> Source passage
=====

Three.js VR Hand Input with Flask and YOLO

This project is a web-based application that integrates Three.js for 3D rendering, WebXR for VR hand input, and Flask for serving the application. It also uses YOLO for object detection in video feeds. The application has been modularized for better maintainability, scalability, and development experience.

Features

3D Environment: Built with Three.js, allowing for interactive 3D scenes.
VR Hand Input: Utilizes WebXR for hand tracking and interaction.
Voice Chat with AI: Integrated speech recognition with AI responses via Hugging Face API.
Object Detection: Integrates YOLO for real-time object detection in video feeds.
Voice Chat with AI: Integrated speech recognition with AI responses via Hugging Face Google Gemma 2-9B model.
Flask Backend: Serves the application and handles video processing.
Interactive UI: Includes a map and chat system embedded in iframes.

=====

> Data records
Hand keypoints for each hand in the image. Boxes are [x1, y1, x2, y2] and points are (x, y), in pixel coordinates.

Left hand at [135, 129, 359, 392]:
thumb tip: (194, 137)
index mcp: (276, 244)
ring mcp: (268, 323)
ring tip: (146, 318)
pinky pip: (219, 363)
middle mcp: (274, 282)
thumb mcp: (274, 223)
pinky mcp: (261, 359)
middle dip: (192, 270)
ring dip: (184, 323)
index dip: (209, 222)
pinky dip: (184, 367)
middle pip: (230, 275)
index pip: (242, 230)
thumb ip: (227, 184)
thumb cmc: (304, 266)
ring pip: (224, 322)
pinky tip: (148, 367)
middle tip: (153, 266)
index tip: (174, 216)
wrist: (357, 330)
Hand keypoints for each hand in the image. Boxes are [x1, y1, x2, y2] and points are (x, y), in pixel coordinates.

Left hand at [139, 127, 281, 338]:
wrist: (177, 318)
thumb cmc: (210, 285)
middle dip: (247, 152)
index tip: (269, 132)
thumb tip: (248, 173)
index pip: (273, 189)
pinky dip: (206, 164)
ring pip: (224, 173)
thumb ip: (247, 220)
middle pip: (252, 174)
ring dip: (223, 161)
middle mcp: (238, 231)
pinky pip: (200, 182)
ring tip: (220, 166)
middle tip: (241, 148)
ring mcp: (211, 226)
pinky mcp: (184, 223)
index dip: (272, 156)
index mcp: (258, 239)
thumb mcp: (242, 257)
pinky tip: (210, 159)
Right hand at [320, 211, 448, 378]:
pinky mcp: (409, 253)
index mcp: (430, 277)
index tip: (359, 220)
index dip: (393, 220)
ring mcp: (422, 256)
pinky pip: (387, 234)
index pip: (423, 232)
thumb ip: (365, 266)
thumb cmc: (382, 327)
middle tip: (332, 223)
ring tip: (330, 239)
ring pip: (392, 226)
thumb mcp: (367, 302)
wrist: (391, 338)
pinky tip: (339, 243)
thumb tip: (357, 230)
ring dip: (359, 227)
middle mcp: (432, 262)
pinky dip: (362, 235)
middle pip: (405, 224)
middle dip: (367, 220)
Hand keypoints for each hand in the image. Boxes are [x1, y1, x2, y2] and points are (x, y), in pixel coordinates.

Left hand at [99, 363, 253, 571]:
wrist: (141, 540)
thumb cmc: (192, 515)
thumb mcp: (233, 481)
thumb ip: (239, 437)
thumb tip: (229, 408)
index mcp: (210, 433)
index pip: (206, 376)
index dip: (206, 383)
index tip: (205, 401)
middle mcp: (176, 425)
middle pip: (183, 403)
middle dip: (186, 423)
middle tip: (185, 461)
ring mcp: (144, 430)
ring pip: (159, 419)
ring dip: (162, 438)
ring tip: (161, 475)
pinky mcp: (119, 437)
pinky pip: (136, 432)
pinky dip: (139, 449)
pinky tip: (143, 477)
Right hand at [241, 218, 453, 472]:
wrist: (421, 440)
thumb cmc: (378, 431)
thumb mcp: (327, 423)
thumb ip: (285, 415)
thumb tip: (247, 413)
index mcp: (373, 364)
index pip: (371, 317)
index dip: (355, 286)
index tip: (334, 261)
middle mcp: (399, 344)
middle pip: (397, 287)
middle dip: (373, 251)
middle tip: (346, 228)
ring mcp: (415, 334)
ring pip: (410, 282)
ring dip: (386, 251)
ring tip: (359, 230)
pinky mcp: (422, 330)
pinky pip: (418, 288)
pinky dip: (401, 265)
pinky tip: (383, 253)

=====

> Assigned task 1
Output the part of the Three.js VR hand input project description from "3D Environment: Built" up to and including "embedded in iframes.", word for word.
> Assigned task 2
Please pick up the Three.js VR hand input project description after its last line and continue it.

> Final answer 1
3D Environment: Built with Three.js, allowing for interactive 3D scenes.
VR Hand Input: Utilizes WebXR for hand tracking and interaction.
Voice Chat with AI: Integrated speech recognition with AI responses via Hugging Face API.
Object Detection: Integrates YOLO for real-time object detection in video feeds.
Voice Chat with AI: Integrated speech recognition with AI responses via Hugging Face Google Gemma 2-9B model.
Flask Backend: Serves the application and handles video processing.
Interactive UI: Includes a map and chat system embedded in iframes.

> Final answer 2
Modular Architecture: Clean, maintainable code structure with separated components.

Screenshots

Here are some screenshots of the app showcasing its key features and design:

Architecture

This project follows a modular architecture with clear separation of concerns:

Frontend Architecture

Component-based design with ES6 modules
Entity Component System (ECS) for 3D object management
Manager pattern for different subsystems
Utility modules for shared functionality

Modular Structure

static/
├── css/
│   └── main.css                    # All styles and animations
├── js/
│   ├── main.js                     # Main application entry point
│   ├── components/                 # Reusable components
│   │   ├── ECSComponents.js        # Entity Component System components
│   │   ├── SceneManager.js         # Three.js scene setup
│   │   ├── WebXRManager.js         # VR/AR and hand tracking
│   │   ├── UIManager.js            # UI elements and menus
│   │   └── VoiceChatSystem.js      # Voice chat with AI
│   ├── systems/
│   │   └── ECSSystems.js           # ECS processing systems
│   └── utils/
│       ├── controls.js             # Input handling
│       └── datetime.js             # DateTime utilities

For detailed information about the modular architecture, see MODULARIZATION_GUIDE.md.

Prerequisites

Python 3.x
Node.js and npm (for Three.js and other frontend dependencies)
Flask
OpenCV
Ultralytics YOLO
Node.js and npm (for Three.js and other frontend dependencies)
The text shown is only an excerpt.